08:35 AM EDT, 03/26/2025 (MT Newswires) -- Oil prices rose early on Wednesday after a report showed U.S. inventories fell more than expected last week, while concerns over supply strained by U.S. sanctions on Iran and Venezuela are also supporting the commodity.
West Texas Intermediate crude oil for May delivery was last seen up US$0.63 to US$69.63 per barrel, while May Brent crude was up US$0.61 to US$73.63.
In its weekly survey, the American Petroleum Institute said U.S. oil inventories fell by 4.6-million barrels last week, well more than consensus estimate for a drop of 2.5-million barrels, according to Oilprice.com. The Energy Information Administration will release official inventory data later on Wednesday morning.

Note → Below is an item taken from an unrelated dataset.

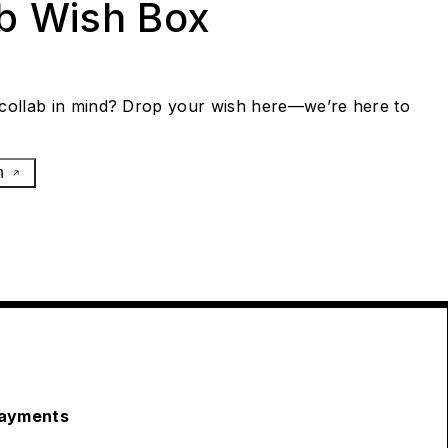
ab Wish Box
collab in mind? Drop your wish here—we’re here to
h
ayments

The drop in U.S. inventories, a sign of strong demand, comes as the Trump Administration looks to squeeze buyers of oil from Iran and Venezuela. Fresh sanctions this month on Iran's oil exports included an independent Chinese refinery, while U.S. President Trump this week threatened to impose 25% tariffs on U.S. imports from countries buying oil from Venezuela. China is the largest buyer of oil from both Iran and Venezuela.
"Although the immediate market impact might be minimal, apart from supporting additional short covering from underinvested hedge funds, this action indicates a definite change, potentially signalling the White House's willingness to sacrifice low oil prices to achieve wider strategic objectives-isolating Iran and Venezuela and increasing pressure on China," Ole Hansen, head of commodity strategy at Saxo Bank, noted.
The upside for oil prices from the U.S. actions is likely limited by coming supply additions as OPEC+ will begin to return 2.2-million barrels per day of production cuts in 18 monthly tranches starting in April, while supply from countries outside of the cartel are also on the rise.